The group of investors comprises two Swedish pension funds, AMF and the First Swedish National Pension Fund (AP1), as well as Folksam, a Swedish insurance company.
The preference shares may be repurchased or converted into listed ordinary shares upon the majority shareholder’s decision. At this time, no decision has been taken.
The issuance has been conducted to further diversify Volvo Cars' long term funding sources.
The detailed terms of the sale have not been disclosed, but the transaction will have an immaterial dilutive effect on the current 100 per cent ownership of Volvo Cars by Zhejiang Geely Holdings.

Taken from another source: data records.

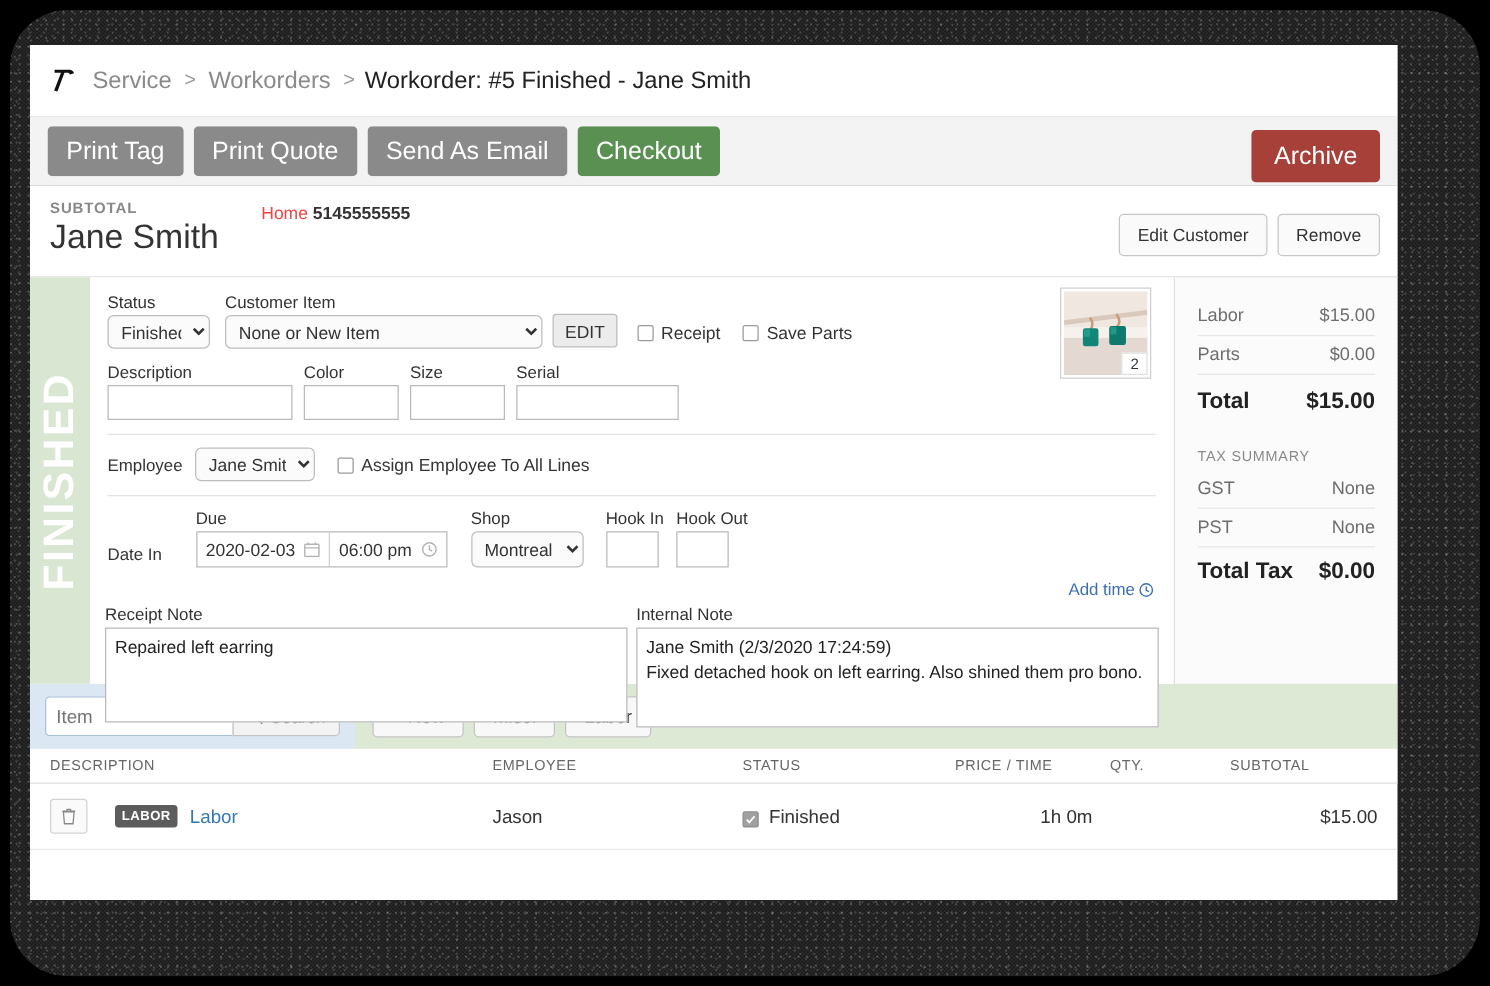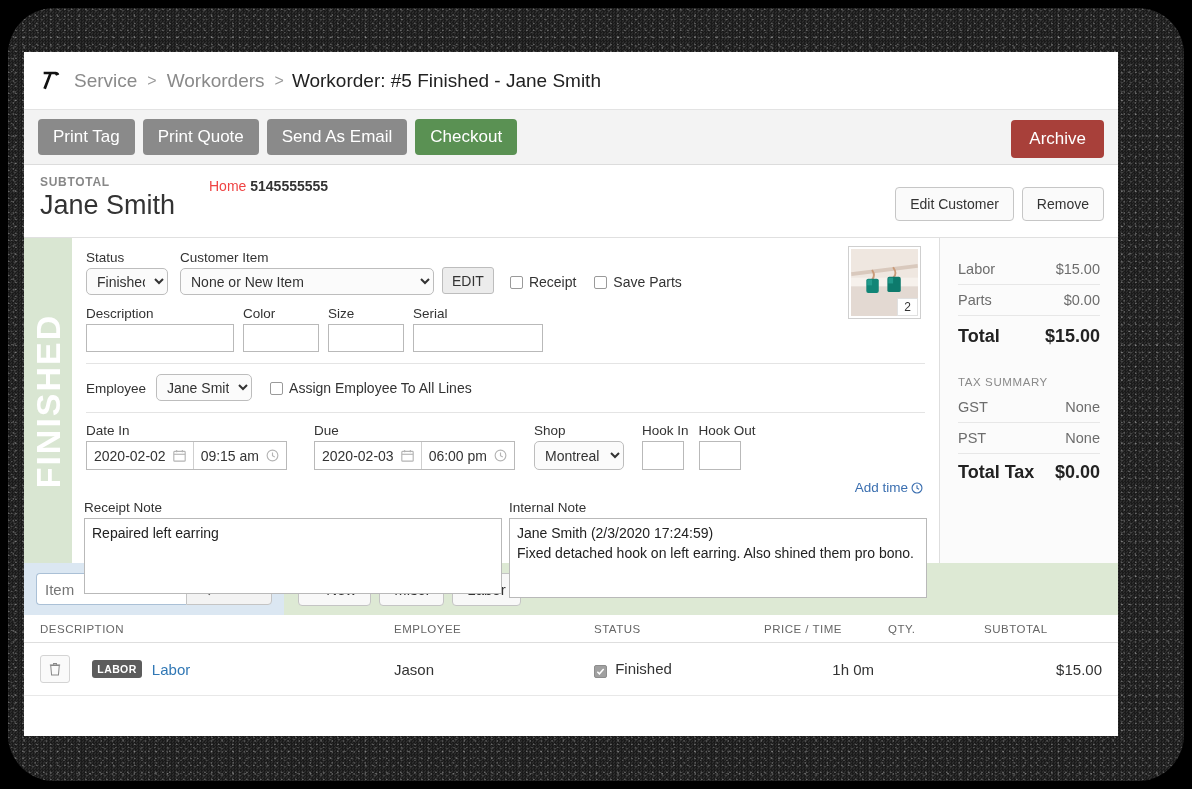--- a/index.html
+++ b/index.html
@@ -38,7 +38,7 @@
   }
   #card {
     position: absolute;
-    left: 24px; top: 52px;
+    left: 24px; top: 36px;
     width: 1094px; height: 684px;
     background: #fff;
     overflow: hidden;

The share sale follows two bond issues earlier this year, a EUR500m bond to global institutional investors in May, and a further SEK3bn to Swedish institutional investors in November. The bonds were issued for general corporate purposes and aimed at increasing the company's financial flexibility.
"Volvo Cars’ financial performance is strong. It is expected that 2016 will be another record year in terms of sales, with growth coming across the board from its three main sales regions of Europe, China and the US," a company statement said.
Operating profit for the first nine months of the year was SEK7.7bn compared to a full year operating profit for the whole of 2015 of SEK6.6bn, prompting Volvo Cars' expectations for the full year to "substantially improve" profits compared to last year.